Your goal: Set down, exactly as written, the line containing "mogelijkheden die anderen niet zien." and all the lines that follow it to the end of the entries below, omitting every picture.

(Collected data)
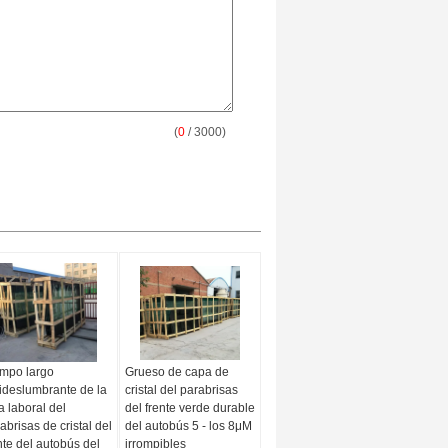
(
0
/ 3000)
mpo largo
Grueso de capa de
ideslumbrante de la
cristal del parabrisas
a laboral del
del frente verde durable
abrisas de cristal del
del autobús 5 - los 8μM
nte del autobús del
irrompibles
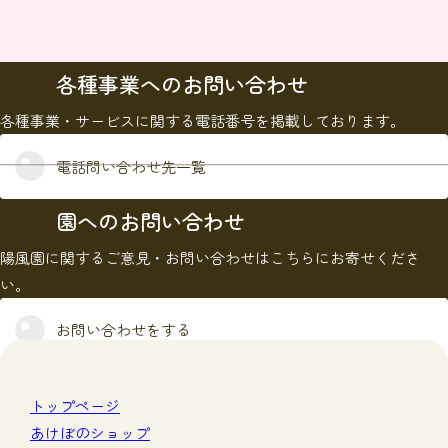
各種事業へのお問い合わせ
各種事業・サービスに関する電話番号を掲載しております。
電話問い合わせ先一覧
園へのお問い合わせ
陽風園に関するご意見・お問い合わせはこちらにお寄せくださ
い。
お問い合わせをする
トップページ
あけぼのショップ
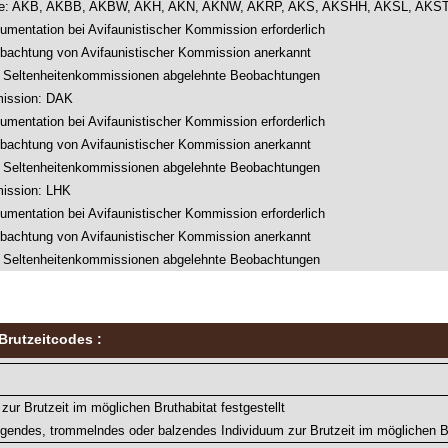
tee: AKB, AKBB, AKBW, AKH, AKN, AKNW, AKRP, AKS, AKSHH, AKSL, AKS
umentation bei Avifaunistischer Kommission erforderlich
bachtung von Avifaunistischer Kommission anerkannt
 Seltenheitenkommissionen abgelehnte Beobachtungen
mission: DAK
umentation bei Avifaunistischer Kommission erforderlich
bachtung von Avifaunistischer Kommission anerkannt
 Seltenheitenkommissionen abgelehnte Beobachtungen
ission: LHK
umentation bei Avifaunistischer Kommission erforderlich
bachtung von Avifaunistischer Kommission anerkannt
 Seltenheitenkommissionen abgelehnte Beobachtungen
Brutzeitcodes :
 zur Brutzeit im möglichen Bruthabitat festgestellt
gendes, trommelndes oder balzendes Individuum zur Brutzeit im möglichen Bru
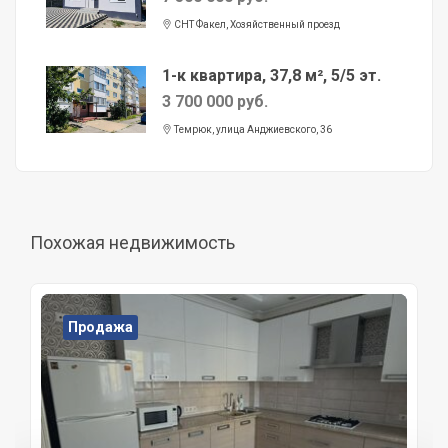
СНТ Факел, Хозяйственный проезд
1-к квартира, 37,8 м², 5/5 эт.
3 700 000 руб.
Темрюк, улица Анджиевского, 36
Похожая недвижимость
Продажа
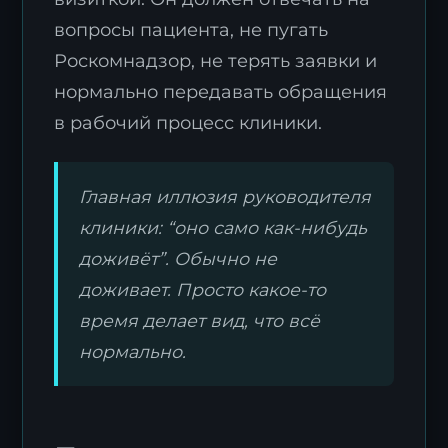
вопросы пациента, не пугать
Роскомнадзор, не терять заявки и
нормально передавать обращения
в рабочий процесс клиники.
Главная иллюзия руководителя
клиники: “оно само как-нибудь
доживёт”. Обычно не
доживает. Просто какое-то
время делает вид, что всё
нормально.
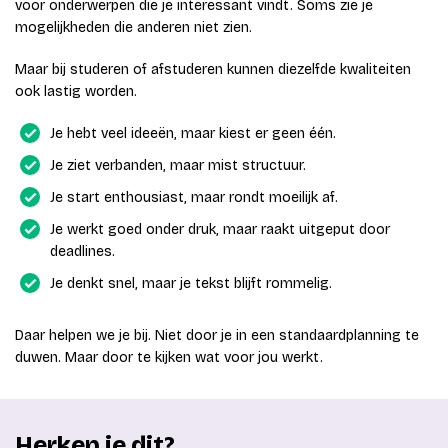
voor onderwerpen die je interessant vindt. Soms zie je
mogelijkheden die anderen niet zien.
Maar bij studeren of afstuderen kunnen diezelfde kwaliteiten
ook lastig worden.
Je hebt veel ideeën, maar kiest er geen één.
Je ziet verbanden, maar mist structuur.
Je start enthousiast, maar rondt moeilijk af.
Je werkt goed onder druk, maar raakt uitgeput door
deadlines.
Je denkt snel, maar je tekst blijft rommelig.
Daar helpen we je bij. Niet door je in een standaardplanning te
duwen. Maar door te kijken wat voor jou werkt.
Herken je dit?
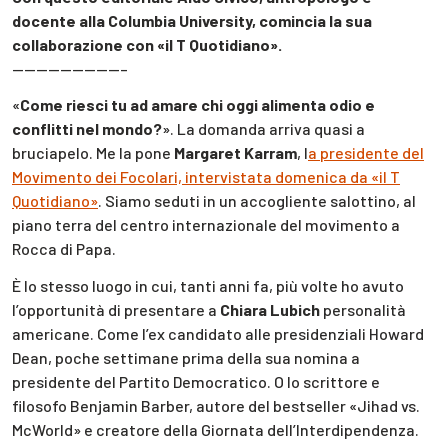
docente alla Columbia University, comincia la sua
collaborazione con «il T Quotidiano».
—————————–
«
Come riesci tu ad amare chi oggi alimenta odio e
conflitti nel mondo?
». La domanda arriva quasi a
bruciapelo. Me la pone
Margaret Karram
, l
a presidente del
Movimento dei Focolari, intervistata domenica da «il T
Quotidiano»
. Siamo seduti in un accogliente salottino, al
piano terra del centro internazionale del movimento a
Rocca di Papa.
È lo stesso luogo in cui, tanti anni fa, più volte ho avuto
l’opportunità di presentare a
Chiara Lubich
personalità
americane. Come l’ex candidato alle presidenziali Howard
Dean, poche settimane prima della sua nomina a
presidente del Partito Democratico. O lo scrittore e
filosofo Benjamin Barber, autore del bestseller «Jihad vs.
McWorld» e creatore della Giornata dell’Interdipendenza.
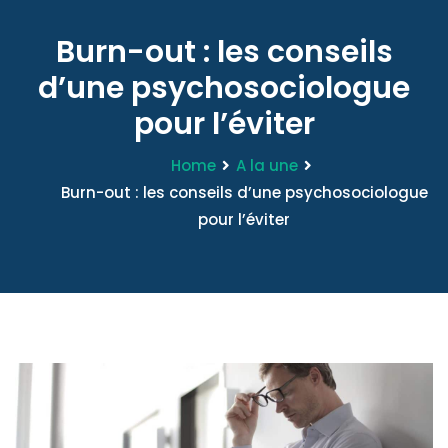
Burn-out : les conseils
d’une psychosociologue
pour l’éviter
Home
A la une
Burn-out : les conseils d’une psychosociologue
pour l’éviter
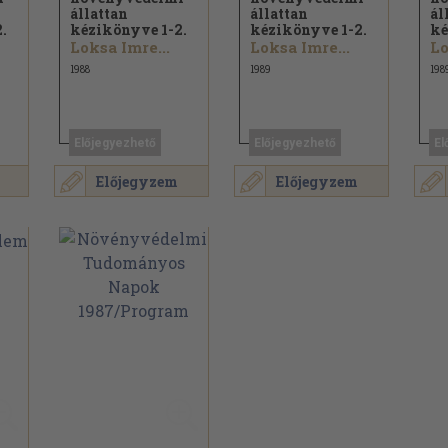
állattan
állattan
ál
.
kézikönyve 1-2.
kézikönyve 1-2.
ké
Loksa Imre...
Loksa Imre...
Lo
1988
1989
198
Előjegyezhető
Előjegyezhető
El
Előjegyzem
Előjegyzem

Solution to the problem:
mogelijkheden die anderen niet zien.
Maar bij studeren of afstuderen kunnen diezelfde kwaliteiten
ook lastig worden.
Je hebt veel ideeën, maar kiest er geen één.
Je ziet verbanden, maar mist structuur.
Je start enthousiast, maar rondt moeilijk af.
Je werkt goed onder druk, maar raakt uitgeput door
deadlines.
Je denkt snel, maar je tekst blijft rommelig.
Daar helpen we je bij. Niet door je in een standaardplanning te
duwen. Maar door te kijken wat voor jou werkt.
Herken je dit?
docente alla Columbia University, comincia la sua
collaborazione con «il T Quotidiano».
—————————–
«
Come riesci tu ad amare chi oggi alimenta odio e
conflitti nel mondo?
». La domanda arriva quasi a
bruciapelo. Me la pone
Margaret Karram
, l
a presidente del
Movimento dei Focolari, intervistata domenica da «il T
Quotidiano»
. Siamo seduti in un accogliente salottino, al
piano terra del centro internazionale del movimento a
Rocca di Papa.
È lo stesso luogo in cui, tanti anni fa, più volte ho avuto
l’opportunità di presentare a
Chiara Lubich
personalità
americane. Come l’ex candidato alle presidenziali Howard
Dean, poche settimane prima della sua nomina a
presidente del Partito Democratico. O lo scrittore e
filosofo Benjamin Barber, autore del bestseller «Jihad vs.
McWorld» e creatore della Giornata dell’Interdipendenza.
Burn-out : les conseils
d’une psychosociologue
pour l’éviter
Home
A la une
Burn-out : les conseils d’une psychosociologue
pour l’éviter
állattan
állattan
ál
.
kézikönyve 1-2.
kézikönyve 1-2.
ké
Loksa Imre...
Loksa Imre...
Lo
1988
1989
198
Előjegyezhető
Előjegyezhető
El
Előjegyzem
Előjegyzem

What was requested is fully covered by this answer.